Peru'da yeni jeoglif keşiflerine bir yenisi eklendi. Yamagata Universitesi'nde yapılan açıklamaya göre; şimdiye kadar yaklaşık 80 jeoglifin varlığı bilinen Nazca Platosu civarında 143 jeoglif daha keşfedildi. Bir kısmının yapay zeka kullanılarak keşfedildiği belirtilen jeoglifler içinde sıradışı yaratık betimlemeleri dikkat çekti.
Yamagata Universitesinden yapılan açıklamaya göre; yeni bulunan jeogliflerin MÖ 100 ila MS 300 yılları arasında yapıldığı söyleniyor.
Boyları 5 metre ile 100 metre boyutlarına kadar değişen 143 yeni jeoglif; kedi gibi görünen hayvanlar, devasa iki başlı yılanlar, balıklar ve hatta dinozor gibi görünen yaratıklar gibi çeşitli hayvanlar ile kare başlı insansı bir yaratık içeriyor.
Jeogliflerden bazıları, yerinde bir araştırma ile desteklenen Yapay Zeka teknolojisi kullanılarak bulundu.
Arkeofili'nin Asahi news ve Sputnik news'ten derlediği bilgilere göre; Antropoloji profesörü Masato Sakai’nin liderlik ettiği araştırma ekibi, jeogliflerin platonun batı tarafında, kuzeyden güneye doğru yaklaşık 10 kilometre boyunca yoğunlaştığını söylüyor.
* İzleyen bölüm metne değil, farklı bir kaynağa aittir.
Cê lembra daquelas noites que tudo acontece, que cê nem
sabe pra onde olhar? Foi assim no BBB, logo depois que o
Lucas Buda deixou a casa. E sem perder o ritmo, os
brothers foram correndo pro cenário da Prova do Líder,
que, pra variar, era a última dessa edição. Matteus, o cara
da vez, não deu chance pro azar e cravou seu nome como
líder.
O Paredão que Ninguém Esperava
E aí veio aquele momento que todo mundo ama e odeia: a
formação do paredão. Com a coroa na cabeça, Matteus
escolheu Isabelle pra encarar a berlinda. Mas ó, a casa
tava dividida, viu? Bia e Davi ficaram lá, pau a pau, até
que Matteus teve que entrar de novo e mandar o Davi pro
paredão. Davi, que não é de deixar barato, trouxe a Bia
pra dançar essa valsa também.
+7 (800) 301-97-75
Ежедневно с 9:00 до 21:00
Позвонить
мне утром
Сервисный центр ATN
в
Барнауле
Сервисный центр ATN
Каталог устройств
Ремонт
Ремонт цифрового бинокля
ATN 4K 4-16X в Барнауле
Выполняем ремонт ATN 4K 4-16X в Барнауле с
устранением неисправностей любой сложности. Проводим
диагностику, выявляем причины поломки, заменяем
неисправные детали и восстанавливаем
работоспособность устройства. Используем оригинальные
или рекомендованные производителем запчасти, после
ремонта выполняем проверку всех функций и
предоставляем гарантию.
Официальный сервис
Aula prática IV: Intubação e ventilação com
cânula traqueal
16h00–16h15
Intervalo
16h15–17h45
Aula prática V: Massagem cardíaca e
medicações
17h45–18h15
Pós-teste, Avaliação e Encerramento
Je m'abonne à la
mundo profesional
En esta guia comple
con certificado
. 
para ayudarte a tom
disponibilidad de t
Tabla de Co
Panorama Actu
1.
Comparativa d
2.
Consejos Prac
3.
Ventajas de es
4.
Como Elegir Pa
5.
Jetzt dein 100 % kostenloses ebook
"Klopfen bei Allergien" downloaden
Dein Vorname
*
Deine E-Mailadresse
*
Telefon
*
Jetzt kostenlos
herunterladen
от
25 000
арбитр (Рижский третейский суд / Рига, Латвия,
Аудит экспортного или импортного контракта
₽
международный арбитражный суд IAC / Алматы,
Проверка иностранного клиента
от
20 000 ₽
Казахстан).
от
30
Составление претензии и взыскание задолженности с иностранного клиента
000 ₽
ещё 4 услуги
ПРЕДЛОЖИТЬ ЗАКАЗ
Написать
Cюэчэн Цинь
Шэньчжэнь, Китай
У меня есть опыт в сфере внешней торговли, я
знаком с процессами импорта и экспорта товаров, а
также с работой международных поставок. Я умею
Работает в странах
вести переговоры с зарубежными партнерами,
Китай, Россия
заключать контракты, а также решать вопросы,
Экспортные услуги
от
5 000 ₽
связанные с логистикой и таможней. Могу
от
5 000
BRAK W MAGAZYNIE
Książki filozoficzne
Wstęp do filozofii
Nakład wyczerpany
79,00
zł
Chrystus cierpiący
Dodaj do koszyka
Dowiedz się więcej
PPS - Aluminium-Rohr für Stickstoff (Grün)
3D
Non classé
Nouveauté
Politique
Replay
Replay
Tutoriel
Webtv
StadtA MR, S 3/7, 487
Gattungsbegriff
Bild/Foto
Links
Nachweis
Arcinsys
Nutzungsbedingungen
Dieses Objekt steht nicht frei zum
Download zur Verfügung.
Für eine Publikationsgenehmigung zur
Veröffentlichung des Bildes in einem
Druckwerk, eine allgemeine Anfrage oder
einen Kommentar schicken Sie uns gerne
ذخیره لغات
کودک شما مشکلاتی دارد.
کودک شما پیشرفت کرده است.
2010 yılında başlatılan saha incelemelerine ve hava resimlerine dayanan ekip, daha önce bilinenden çok daha fazla jeoglif bulunduğunu belirtiyor.
Araştırmacılar, bir sonraki adımın görüntülerin coğrafi bir dağılımını derlemek ve eski insanları bunları oluşturmaya iten şeyin bir analizi olacağını söylüyorlar.
Nazca Çizgileri
Nazca Platosu’nun esrarengiz çizgileri ve figürlerinden bahseden ilk kayıtlar, 16. yüzyılda, jeogliflerin bir çeşit yol göstergesi olarak hizmet edebileceğine inanan İspanyol işgalciler tarafından sağlandı. 20. yüzyılda, Dr. Toribio Mexta Xesspe gibi arkeologlar ve başka akademisyenler, jeoglifleri varlıklarını ortaya çıkarmak için basit hava araştırma teknolojisini kullandılar.
Bilim insanları, eski Nazca halklarının sınırlı teknolojik yetenekleri göz önüne alındığında, devasa jeoglifleri nasıl yarattıklarının yanı sıra, bu jeogliflerin kökenleri ve amaçlarıyla ilgili bir fikir birliğine varamadı.
Bazıları, jeogliflerin eski bir astronomi biçimi olabileceğini düşünürken, diğerleri tanrılara hediye olarak verilmiş olabileceğini veya güvenli bir uzun mesafe yolculuğu sağlayan iyi bir şans sembolü olduğunu varsayıyor.